*** Opening RECORDED INFORMATION ***

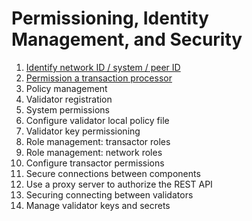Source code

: # Permissioning, Identity Management, and Security

1. [Identify network ID / system / peer ID](./1_identify_network_ID_system_peer_ID/README.md)
2. [Permission a transaction processor](./2.permission_a_transaction_processor/README.md)
3. Policy management
4. Validator registration
5. System permissions
6. Configure validator local policy file
7. Validator key permissioning
8. Role management: transactor roles
9. Role management: network roles
10. Configure transactor permissions
11. Secure connections between components
12. Use a proxy server to authorize the REST API
13. Securing connecting between validators
14. Manage validator keys and secrets
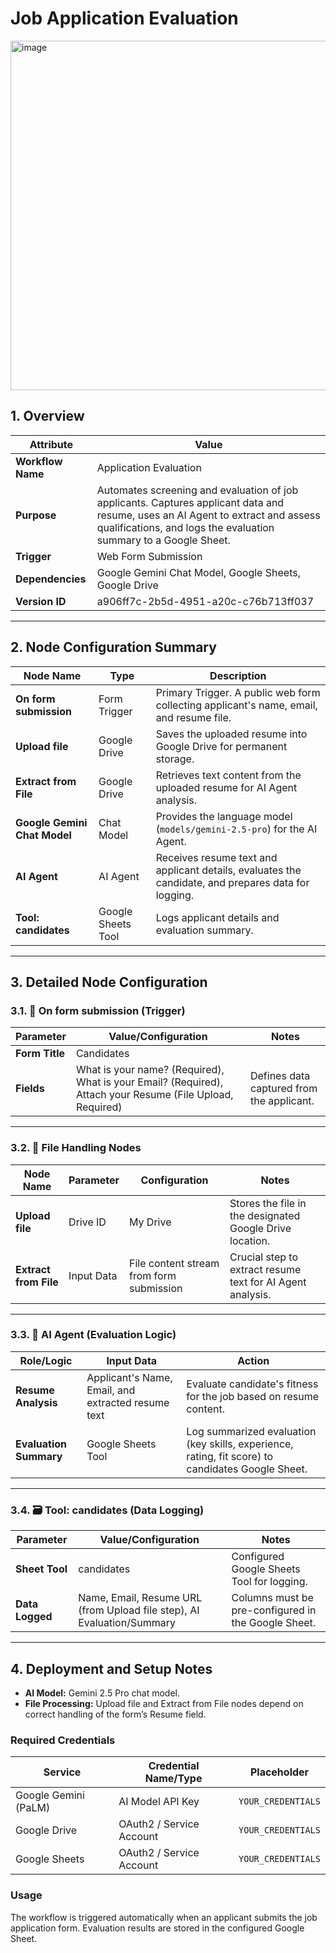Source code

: # Job Application Evaluation

<img width="1074" height="559" alt="image" src="https://github.com/user-attachments/assets/2507d7f6-6c4d-4b54-8cd4-23cdbd82d7a7" />

## 1. Overview
| Attribute       | Value                                                                 |
|-----------------|-----------------------------------------------------------------------|
| **Workflow Name** | Application Evaluation                                               |
| **Purpose**       | Automates screening and evaluation of job applicants. Captures applicant data and resume, uses an AI Agent to extract and assess qualifications, and logs the evaluation summary to a Google Sheet. |
| **Trigger**       | Web Form Submission                                                  |
| **Dependencies**  | Google Gemini Chat Model, Google Sheets, Google Drive                |
| **Version ID**    | a906ff7c-2b5d-4951-a20c-c76b713ff037                                |

---

## 2. Node Configuration Summary
| Node Name                        | Type                  | Description                                                                 |
|----------------------------------|----------------------|-----------------------------------------------------------------------------|
| **On form submission**           | Form Trigger          | Primary Trigger. A public web form collecting applicant's name, email, and resume file. |
| **Upload file**                  | Google Drive          | Saves the uploaded resume into Google Drive for permanent storage.         |
| **Extract from File**            | Google Drive          | Retrieves text content from the uploaded resume for AI Agent analysis.     |
| **Google Gemini Chat Model**     | Chat Model            | Provides the language model (`models/gemini-2.5-pro`) for the AI Agent.    |
| **AI Agent**                     | AI Agent              | Receives resume text and applicant details, evaluates the candidate, and prepares data for logging. |
| **Tool: candidates**             | Google Sheets Tool    | Logs applicant details and evaluation summary.                              |

---

## 3. Detailed Node Configuration

### 3.1. 📝 On form submission (Trigger)

| Parameter         | Value/Configuration                                                                 | Notes                        |
|-------------------|--------------------------------------------------------------------------------------|-------------------------------|
| **Form Title**    | Candidates                                                                          |                               |
| **Fields**        | What is your name? (Required), What is your Email? (Required), Attach your Resume (File Upload, Required) | Defines data captured from the applicant. |

---

### 3.2. 💾 File Handling Nodes
| Node Name         | Parameter   | Configuration | Notes                                              |
|------------------|-------------|---------------|--------------------------------------------------|
| **Upload file**   | Drive ID    | My Drive      | Stores the file in the designated Google Drive location. |
| **Extract from File** | Input Data | File content stream from form submission | Crucial step to extract resume text for AI Agent analysis. |

---

### 3.3. 🧠 AI Agent (Evaluation Logic)

| Role/Logic         | Input Data                                           | Action                                                                 |
|-------------------|------------------------------------------------------|------------------------------------------------------------------------|
| **Resume Analysis** | Applicant's Name, Email, and extracted resume text | Evaluate candidate's fitness for the job based on resume content.      |
| **Evaluation Summary** | Google Sheets Tool                               | Log summarized evaluation (key skills, experience, rating, fit score) to candidates Google Sheet. |

---

### 3.4. 🗃️ Tool: candidates (Data Logging)

| Parameter         | Value/Configuration                                              | Notes                                                     |
|------------------|------------------------------------------------------------------|-----------------------------------------------------------|
| **Sheet Tool**    | candidates                                                      | Configured Google Sheets Tool for logging.               |
| **Data Logged**   | Name, Email, Resume URL (from Upload file step), AI Evaluation/Summary | Columns must be pre-configured in the Google Sheet.      |

---

## 4. Deployment and Setup Notes

- **AI Model:** Gemini 2.5 Pro chat model.  
- **File Processing:** Upload file and Extract from File nodes depend on correct handling of the form’s Resume field.  

### Required Credentials
| Service              | Credential Name/Type       | Placeholder        |
|----------------------|----------------------------|-------------------|
| Google Gemini (PaLM) | AI Model API Key           | `YOUR_CREDENTIALS`|
| Google Drive         | OAuth2 / Service Account   | `YOUR_CREDENTIALS`|
| Google Sheets        | OAuth2 / Service Account   | `YOUR_CREDENTIALS`|

### Usage
The workflow is triggered automatically when an applicant submits the job application form. Evaluation results are stored in the configured Google Sheet.
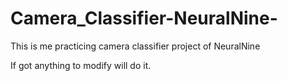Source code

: # Camera_Classifier-NeuralNine-

This is me practicing camera classifier project of NeuralNine

If got anything to modify will do it.
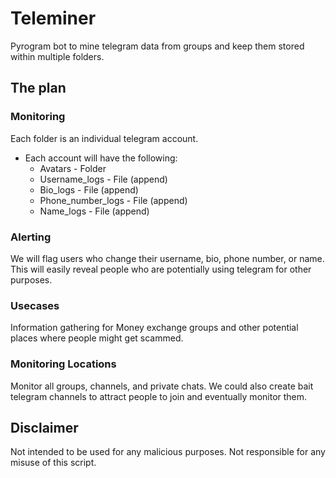 # Teleminer

Pyrogram bot to mine telegram data from groups and keep them stored within multiple folders.


## The plan

### Monitoring

Each folder is an individual telegram account.

- Each account will have the following:
  - Avatars - Folder
  - Username_logs - File (append)
  - Bio_logs - File (append)
  - Phone_number_logs - File (append)
  - Name_logs - File (append)

### Alerting

We will flag users who change their username, bio, phone number, or name. This will easily reveal people who are potentially using telegram for other purposes.


### Usecases

Information gathering for Money exchange groups and other potential places where people might get scammed.

### Monitoring Locations

Monitor all groups, channels, and private chats.
We could also create bait telegram channels to attract people to join and eventually monitor them.

## Disclaimer

Not intended to be used for any malicious purposes. Not responsible for any misuse of this script.
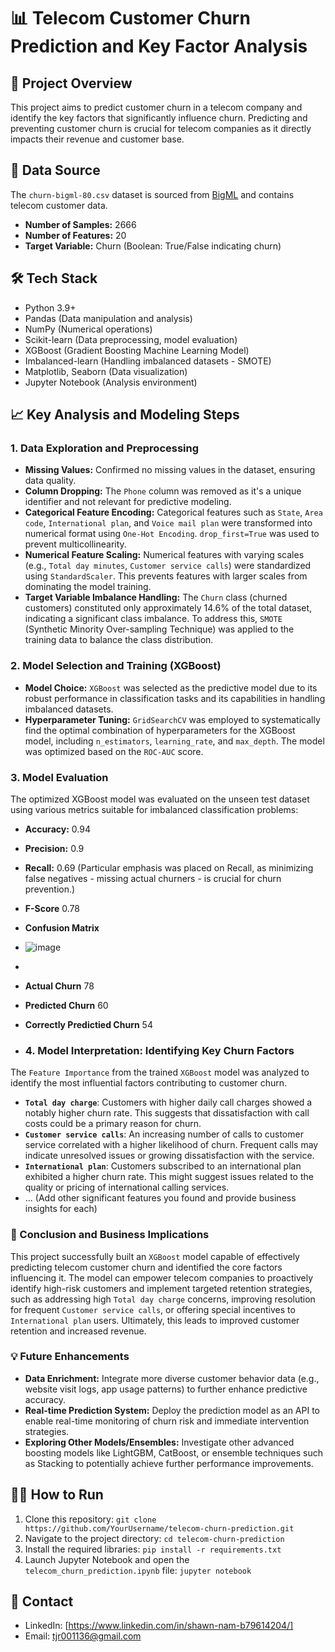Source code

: # 📊 Telecom Customer Churn Prediction and Key Factor Analysis

## 🚀 Project Overview
This project aims to predict customer churn in a telecom company and identify the key factors that significantly influence churn. Predicting and preventing customer churn is crucial for telecom companies as it directly impacts their revenue and customer base.

## 💾 Data Source
The `churn-bigml-80.csv` dataset is sourced from [BigML](https://www.bigml.com/blog/2012/10/17/churn-prediction/) and contains telecom customer data.
- **Number of Samples:** 2666
- **Number of Features:** 20
- **Target Variable:** Churn (Boolean: True/False indicating churn)

## 🛠️ Tech Stack
- Python 3.9+
- Pandas (Data manipulation and analysis)
- NumPy (Numerical operations)
- Scikit-learn (Data preprocessing, model evaluation)
- XGBoost (Gradient Boosting Machine Learning Model)
- Imbalanced-learn (Handling imbalanced datasets - SMOTE)
- Matplotlib, Seaborn (Data visualization)
- Jupyter Notebook (Analysis environment)

## 📈 Key Analysis and Modeling Steps

### 1. Data Exploration and Preprocessing
- **Missing Values:** Confirmed no missing values in the dataset, ensuring data quality.
- **Column Dropping:** The `Phone` column was removed as it's a unique identifier and not relevant for predictive modeling.
- **Categorical Feature Encoding:** Categorical features such as `State`, `Area code`, `International plan`, and `Voice mail plan` were transformed into numerical format using `One-Hot Encoding`. `drop_first=True` was used to prevent multicollinearity.
- **Numerical Feature Scaling:** Numerical features with varying scales (e.g., `Total day minutes`, `Customer service calls`) were standardized using `StandardScaler`. This prevents features with larger scales from dominating the model training.
- **Target Variable Imbalance Handling:** The `Churn` class (churned customers) constituted only approximately 14.6% of the total dataset, indicating a significant class imbalance. To address this, `SMOTE` (Synthetic Minority Over-sampling Technique) was applied to the training data to balance the class distribution.

### 2. Model Selection and Training (XGBoost)
- **Model Choice:** `XGBoost` was selected as the predictive model due to its robust performance in classification tasks and its capabilities in handling imbalanced datasets.
- **Hyperparameter Tuning:** `GridSearchCV` was employed to systematically find the optimal combination of hyperparameters for the XGBoost model, including `n_estimators`, `learning_rate`, and `max_depth`. The model was optimized based on the `ROC-AUC` score.

### 3. Model Evaluation
The optimized XGBoost model was evaluated on the unseen test dataset using various metrics suitable for imbalanced classification problems:
- **Accuracy:** 0.94
- **Precision:** 0.9
- **Recall:** 0.69 (Particular emphasis was placed on Recall, as minimizing false negatives - missing actual churners - is crucial for churn prevention.)
- **F-Score** 0.78

- **Confusion Matrix**
- ![image](https://github.com/user-attachments/assets/3db4a7a7-a03f-41e9-b3fd-bed8c4c78833)
- 
- **Actual Churn** 78
- **Predicted Churn** 60
- **Correctly Predictied Churn** 54

- ### 4. Model Interpretation: Identifying Key Churn Factors
The `Feature Importance` from the trained `XGBoost` model was analyzed to identify the most influential factors contributing to customer churn.
- **`Total day charge`**: Customers with higher daily call charges showed a notably higher churn rate. This suggests that dissatisfaction with call costs could be a primary reason for churn.
- **`Customer service calls`**: An increasing number of calls to customer service correlated with a higher likelihood of churn. Frequent calls may indicate unresolved issues or growing dissatisfaction with the service.
- **`International plan`**: Customers subscribed to an international plan exhibited a higher churn rate. This might suggest issues related to the quality or pricing of international calling services.
- ... (Add other significant features you found and provide business insights for each)

### 🚀 Conclusion and Business Implications
This project successfully built an `XGBoost` model capable of effectively predicting telecom customer churn and identified the core factors influencing it. The model can empower telecom companies to proactively identify high-risk customers and implement targeted retention strategies, such as addressing high `Total day charge` concerns, improving resolution for frequent `Customer service calls`, or offering special incentives to `International plan` users. Ultimately, this leads to improved customer retention and increased revenue.

### 💡 Future Enhancements
- **Data Enrichment:** Integrate more diverse customer behavior data (e.g., website visit logs, app usage patterns) to further enhance predictive accuracy.
- **Real-time Prediction System:** Deploy the prediction model as an API to enable real-time monitoring of churn risk and immediate intervention strategies.
- **Exploring Other Models/Ensembles:** Investigate other advanced boosting models like LightGBM, CatBoost, or ensemble techniques such as Stacking to potentially achieve further performance improvements.

## 🏃‍♀️ How to Run
1.  Clone this repository: `git clone https://github.com/YourUsername/telecom-churn-prediction.git`
2.  Navigate to the project directory: `cd telecom-churn-prediction`
3.  Install the required libraries: `pip install -r requirements.txt`
4.  Launch Jupyter Notebook and open the `telecom_churn_prediction.ipynb` file: `jupyter notebook`

## 📧 Contact
- LinkedIn: [https://www.linkedin.com/in/shawn-nam-b79614204/]
- Email: tjr001136@gmail.com


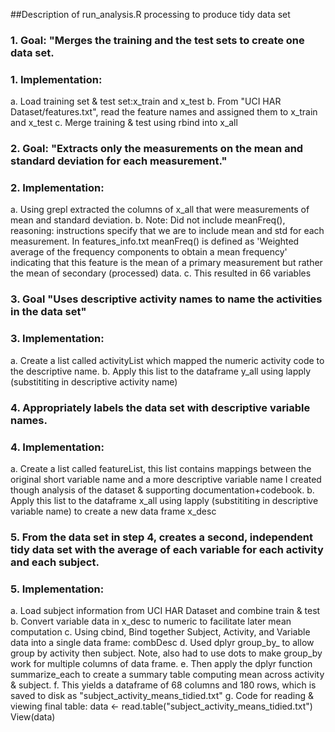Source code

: 

##Description of run_analysis.R processing to produce tidy data set

### 1. Goal: "Merges the training and the test sets to create one data set.
### 1. Implementation:
a. Load training set & test set:x_train and x_test
b. From "UCI HAR Dataset/features.txt", read the feature names and assigned them to x_train and x_test
c. Merge training & test using rbind into x_all


### 2. Goal: "Extracts only the measurements on the mean and standard deviation for each measurement."
### 2. Implementation:
a. Using grepl extracted  the columns of x_all that were measurements of mean and standard deviation. 
b. Note: Did not include meanFreq(), reasoning: instructions specify that we are to include mean and std for each measurement. In features_info.txt meanFreq() is defined as 'Weighted average of the frequency components to obtain a mean frequency' indicating that this feature is the mean of a primary measurement but rather the mean of secondary (processed) data.
c. This resulted in 66 variables

### 3. Goal "Uses descriptive activity names to name the activities in the data set"
### 3. Implementation:
a. Create a list called activityList which mapped the numeric activity code to the descriptive name.
b. Apply this list to the dataframe y_all using lapply (substititing in descriptive activity name)

### 4. Appropriately labels the data set with descriptive variable names. 
### 4. Implementation:
a. Create a list called featureList, this list contains mappings between the original short variable name and a more descriptive variable name
I created though analysis of the dataset & supporting documentation+codebook.
b. Apply this list to the dataframe x_all using lapply (substititing in descriptive variable name) to create a new data frame x_desc

### 5. From the data set in step 4, creates a second, independent tidy data set with the average of each variable for each activity and each subject.
### 5. Implementation: 
a. Load subject information from UCI HAR Dataset and combine train & test
b. Convert variable data in x_desc to numeric to facilitate later mean computation
c. Using cbind, Bind together Subject, Activity, and Variable data into a single data frame: combDesc
d. Used dplyr group_by_ to allow group by activity then subject.  Note, also had to use dots to make group_by work for multiple columns of data frame.
e. Then apply the dplyr function summarize_each to create a summary table computing mean across activity & subject.
f. This yields a dataframe of 68 columns and 180 rows, which is saved to disk as "subject_activity_means_tidied.txt"
g. Code for reading & viewing final table:
  data <- read.table("subject_activity_means_tidied.txt")
  View(data)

*** Closing RECORDED INFORMATION ***

WHAT YOU ARE ASKED TO DO: For every line above with the word "revenue" in it, make a copy.

ANSWER BELOW:
This project aims to predict customer churn in a telecom company and identify the key factors that significantly influence churn. Predicting and preventing customer churn is crucial for telecom companies as it directly impacts their revenue and customer base.
This project successfully built an `XGBoost` model capable of effectively predicting telecom customer churn and identified the core factors influencing it. The model can empower telecom companies to proactively identify high-risk customers and implement targeted retention strategies, such as addressing high `Total day charge` concerns, improving resolution for frequent `Customer service calls`, or offering special incentives to `International plan` users. Ultimately, this leads to improved customer retention and increased revenue.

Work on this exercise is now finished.